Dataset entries

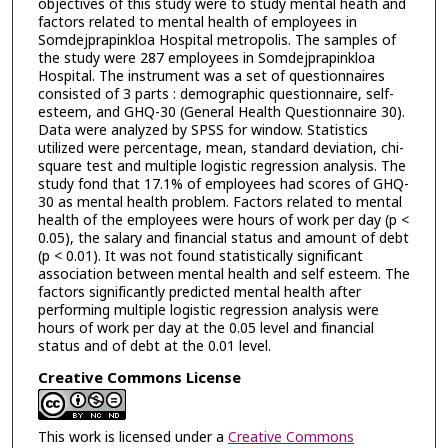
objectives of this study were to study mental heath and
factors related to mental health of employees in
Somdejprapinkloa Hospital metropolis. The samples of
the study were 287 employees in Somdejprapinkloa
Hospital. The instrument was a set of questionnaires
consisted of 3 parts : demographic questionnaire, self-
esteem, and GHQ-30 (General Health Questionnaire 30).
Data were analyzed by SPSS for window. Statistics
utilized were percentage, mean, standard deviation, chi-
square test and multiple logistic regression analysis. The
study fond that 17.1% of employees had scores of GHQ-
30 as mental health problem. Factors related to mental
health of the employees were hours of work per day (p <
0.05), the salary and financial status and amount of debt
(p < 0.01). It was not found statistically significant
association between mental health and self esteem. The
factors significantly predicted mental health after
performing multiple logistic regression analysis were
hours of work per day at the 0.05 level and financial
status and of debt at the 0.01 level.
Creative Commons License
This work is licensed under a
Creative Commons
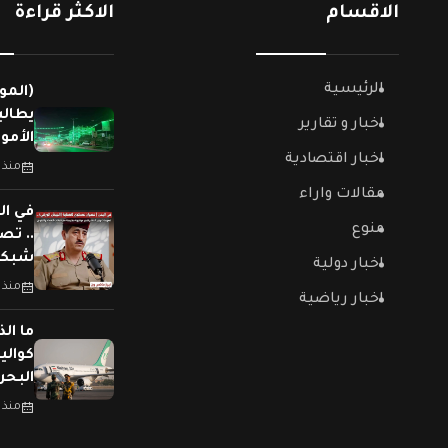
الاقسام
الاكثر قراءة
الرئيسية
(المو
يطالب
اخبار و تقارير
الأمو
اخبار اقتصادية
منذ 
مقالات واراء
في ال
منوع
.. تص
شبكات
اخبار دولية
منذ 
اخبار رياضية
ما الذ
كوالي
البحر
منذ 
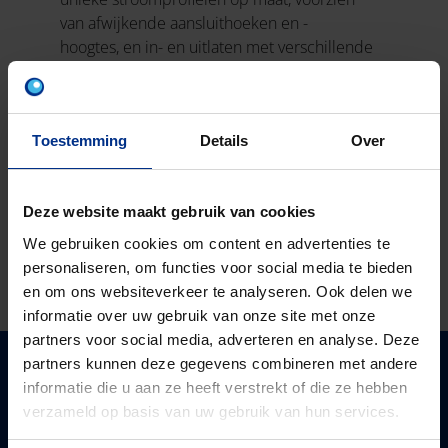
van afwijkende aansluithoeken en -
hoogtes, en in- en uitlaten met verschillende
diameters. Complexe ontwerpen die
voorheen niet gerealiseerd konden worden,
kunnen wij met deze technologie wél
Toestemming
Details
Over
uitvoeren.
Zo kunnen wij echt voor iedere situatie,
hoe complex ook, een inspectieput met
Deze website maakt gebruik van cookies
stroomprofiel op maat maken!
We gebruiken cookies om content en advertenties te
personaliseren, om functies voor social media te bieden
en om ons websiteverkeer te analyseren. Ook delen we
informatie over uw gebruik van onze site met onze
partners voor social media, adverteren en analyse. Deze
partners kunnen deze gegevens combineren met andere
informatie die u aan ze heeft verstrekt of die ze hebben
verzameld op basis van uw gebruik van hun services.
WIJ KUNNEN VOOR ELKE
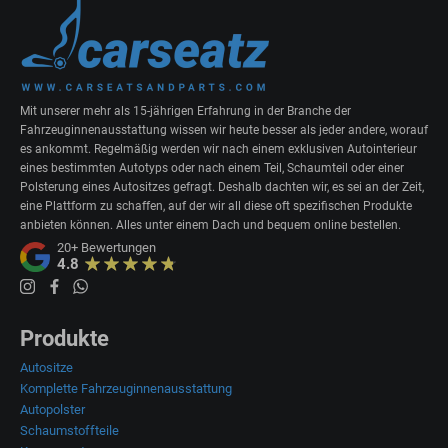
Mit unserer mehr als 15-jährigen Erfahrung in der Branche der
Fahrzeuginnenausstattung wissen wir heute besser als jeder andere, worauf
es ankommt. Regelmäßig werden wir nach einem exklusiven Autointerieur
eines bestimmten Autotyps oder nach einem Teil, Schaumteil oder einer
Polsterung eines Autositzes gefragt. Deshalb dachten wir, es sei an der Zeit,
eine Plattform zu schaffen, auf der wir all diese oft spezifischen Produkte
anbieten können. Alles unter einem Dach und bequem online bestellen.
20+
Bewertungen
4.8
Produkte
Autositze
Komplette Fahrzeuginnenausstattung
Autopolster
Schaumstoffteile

--

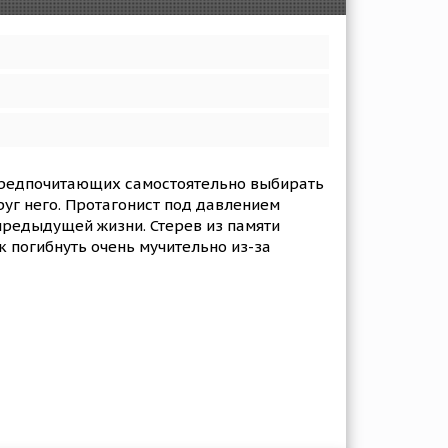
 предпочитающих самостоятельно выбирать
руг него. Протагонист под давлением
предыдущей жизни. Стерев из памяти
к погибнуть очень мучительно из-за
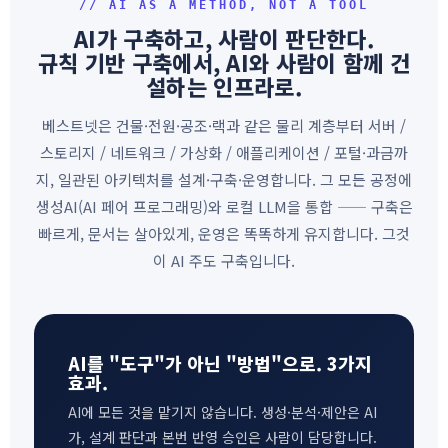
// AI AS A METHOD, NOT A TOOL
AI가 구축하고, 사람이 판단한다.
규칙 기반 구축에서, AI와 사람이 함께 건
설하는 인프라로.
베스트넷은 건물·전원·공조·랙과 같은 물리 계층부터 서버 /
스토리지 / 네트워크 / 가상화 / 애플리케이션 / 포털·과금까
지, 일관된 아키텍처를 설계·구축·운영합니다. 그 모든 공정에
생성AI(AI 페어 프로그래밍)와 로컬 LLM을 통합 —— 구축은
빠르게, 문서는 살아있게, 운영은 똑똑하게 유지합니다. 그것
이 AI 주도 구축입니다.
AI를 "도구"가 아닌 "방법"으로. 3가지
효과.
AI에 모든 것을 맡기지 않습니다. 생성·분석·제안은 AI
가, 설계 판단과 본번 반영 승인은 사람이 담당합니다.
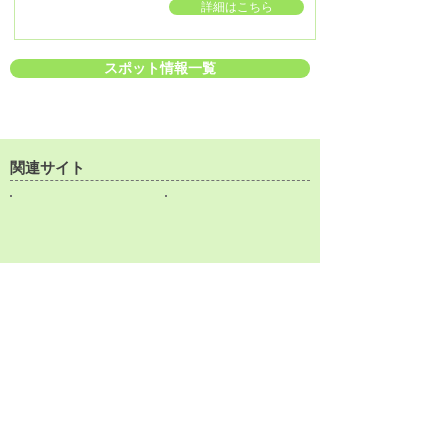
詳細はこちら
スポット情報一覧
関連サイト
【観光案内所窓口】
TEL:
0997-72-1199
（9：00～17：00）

> _WRITTEN TASK_: The lines to extract from the data above begin with the line containing "factors related to mental health" and end with the line containing "0.05), the salary". Extract them exactly, including both.

> _RESULT OF THE EXERCISE_:
factors related to mental health of employees in
Somdejprapinkloa Hospital metropolis. The samples of
the study were 287 employees in Somdejprapinkloa
Hospital. The instrument was a set of questionnaires
consisted of 3 parts : demographic questionnaire, self-
esteem, and GHQ-30 (General Health Questionnaire 30).
Data were analyzed by SPSS for window. Statistics
utilized were percentage, mean, standard deviation, chi-
square test and multiple logistic regression analysis. The
study fond that 17.1% of employees had scores of GHQ-
30 as mental health problem. Factors related to mental
health of the employees were hours of work per day (p <
0.05), the salary and financial status and amount of debt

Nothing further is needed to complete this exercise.